Following the first performance, she has no regrets.
“I love being on the stage,” she said. “You can see everybody has their moment where everyone's eyes are on the one person and they do some crazy thing. It's terrifying, but also super adrenalizing.”
During the show, little kids waded in the water in front of the raft and people with bicycles sat on beach blankets. St. Paul resident Sam Ecker, 26, was entranced.
“It got kind of emotional!” he exclaimed after the show. “The chef seduced a giant fish, and it was beautiful.”
While the hula hooping and aerial gymnastics delighted, Ecker and many others seemed most enchanted by the cast members themselves.
“I thought it was an amazing production put on by these endearing, creative weirdos,” Ecker said.
Despite the show's novelty to many who attended in Minneapolis, this is not the first river circus to float through town. Forty years ago, St. Paul artist Nicole Mary Milligan says she participated in a troupe known as the Circle of Water Circus.

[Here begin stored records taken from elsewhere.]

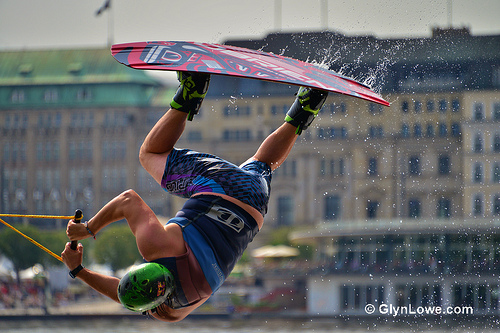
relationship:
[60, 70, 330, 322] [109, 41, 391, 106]
man on board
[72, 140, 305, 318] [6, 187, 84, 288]
man holding rope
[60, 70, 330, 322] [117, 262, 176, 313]
man with green helmet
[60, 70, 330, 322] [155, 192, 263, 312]
man wearing life vest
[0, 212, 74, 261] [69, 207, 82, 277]
rope with handle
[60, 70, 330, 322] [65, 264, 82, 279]
man wearing watch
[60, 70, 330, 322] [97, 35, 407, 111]
man on board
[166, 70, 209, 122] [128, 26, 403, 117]
boots on wake board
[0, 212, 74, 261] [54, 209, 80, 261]
rope on handle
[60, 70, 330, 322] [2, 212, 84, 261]
man on rope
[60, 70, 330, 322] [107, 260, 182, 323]
man on helmet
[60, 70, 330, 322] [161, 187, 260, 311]
man on tank top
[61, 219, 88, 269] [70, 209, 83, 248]
hands on handle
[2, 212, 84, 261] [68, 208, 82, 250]
rope on handle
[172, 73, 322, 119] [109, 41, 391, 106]
feet on board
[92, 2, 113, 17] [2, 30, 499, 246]
flag on building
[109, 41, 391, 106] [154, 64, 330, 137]
board on boots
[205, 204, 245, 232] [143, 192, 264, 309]
logo on life vest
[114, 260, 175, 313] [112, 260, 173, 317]
green helmet on head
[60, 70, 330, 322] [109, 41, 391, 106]
man on a board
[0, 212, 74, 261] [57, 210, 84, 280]
rope on a handle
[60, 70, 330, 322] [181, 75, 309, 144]
man has feet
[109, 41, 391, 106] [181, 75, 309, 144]
board on feet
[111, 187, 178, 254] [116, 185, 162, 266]
muscles are on bicep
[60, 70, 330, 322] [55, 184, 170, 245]
man has arm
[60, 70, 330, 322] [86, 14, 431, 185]
man has lower half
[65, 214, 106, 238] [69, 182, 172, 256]
bracelet has arm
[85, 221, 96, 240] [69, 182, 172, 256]
bracelet has arm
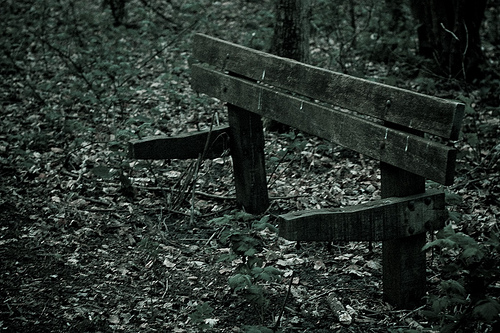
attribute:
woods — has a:
[8, 9, 495, 314]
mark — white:
[249, 58, 280, 84]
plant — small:
[419, 214, 499, 331]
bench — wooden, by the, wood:
[126, 32, 468, 300]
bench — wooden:
[278, 198, 440, 236]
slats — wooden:
[191, 30, 465, 140]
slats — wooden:
[183, 62, 456, 183]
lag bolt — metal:
[380, 93, 393, 110]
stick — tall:
[151, 107, 216, 220]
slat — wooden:
[189, 31, 465, 144]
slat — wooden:
[187, 61, 457, 186]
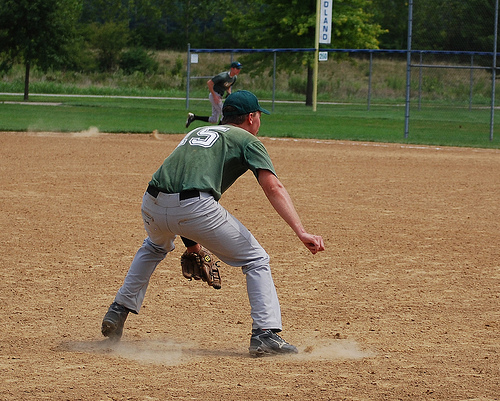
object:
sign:
[315, 47, 331, 67]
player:
[81, 75, 343, 370]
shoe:
[91, 297, 137, 352]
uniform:
[178, 58, 249, 133]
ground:
[365, 157, 396, 192]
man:
[177, 52, 258, 132]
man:
[82, 81, 340, 367]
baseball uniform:
[89, 83, 316, 359]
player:
[174, 57, 250, 137]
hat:
[209, 83, 277, 129]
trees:
[212, 1, 396, 112]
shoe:
[237, 321, 305, 365]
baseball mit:
[173, 239, 232, 295]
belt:
[134, 177, 209, 206]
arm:
[242, 136, 307, 241]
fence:
[178, 31, 499, 150]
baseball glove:
[171, 241, 231, 295]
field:
[0, 78, 485, 141]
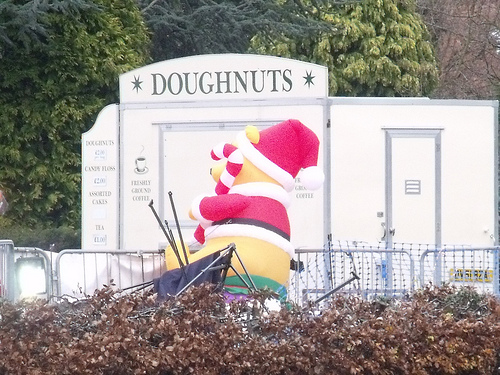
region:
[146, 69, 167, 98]
The letter is black.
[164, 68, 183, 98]
The letter is black.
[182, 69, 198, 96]
The letter is black.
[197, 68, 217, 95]
The letter is black.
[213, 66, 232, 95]
The letter is black.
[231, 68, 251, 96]
The letter is black.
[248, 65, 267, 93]
The letter is black.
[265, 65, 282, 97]
The letter is black.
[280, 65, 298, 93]
The letter is black.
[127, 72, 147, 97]
The star is black.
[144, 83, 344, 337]
an inflatable balloon by the fence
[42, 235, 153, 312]
the fence is gray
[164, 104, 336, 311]
large winnie the pooh ballon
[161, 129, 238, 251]
bear holding a large candy cane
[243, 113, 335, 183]
hat on a teddy bear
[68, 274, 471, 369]
leaves on the ground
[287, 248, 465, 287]
gate in front of a bear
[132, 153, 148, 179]
coffee mug picture on the wall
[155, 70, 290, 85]
doughnuts on a building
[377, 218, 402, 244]
handle on a door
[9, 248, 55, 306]
mirror on the fence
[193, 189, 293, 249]
bear wearing a red jacket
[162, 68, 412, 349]
a blow up statue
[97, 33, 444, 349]
a blow up bear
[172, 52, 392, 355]
a winnie the pooh bear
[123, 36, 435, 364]
winnie the pooh blow up bear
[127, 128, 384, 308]
a bear wearing a hat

Similarly to Flotsam, they used their performers' talent to raise awareness of potential impacts of climate change on the Mississippi. Milligan noted the differences in communicating this message in 1983 versus 2023, as well as how much has stayed the same.
“We wanted people to understand that the earth was in jeopardy, the water was in jeopardy,” Milligan said. “I don't know if they listen now to that.”
Webley doesn't envision the Flotsam shows inspiring viewers to take activist roles. But he does hope they recognize the passion the performers invest into it.
“To me, the message is, like, you can do really different things in this life,” he said. “You can build a raft out of garbage and float down the river with your friends and do shows for people.”
And Milligan is rooting for them.
“Somebody needs to come into town as the magical stranger and remind people, there is hope. There is joy. There is kindness. And it's inside of you,” she said.
The Flotsam River Circus performs in Lake City, Minn., Wednesday at 6 p.m.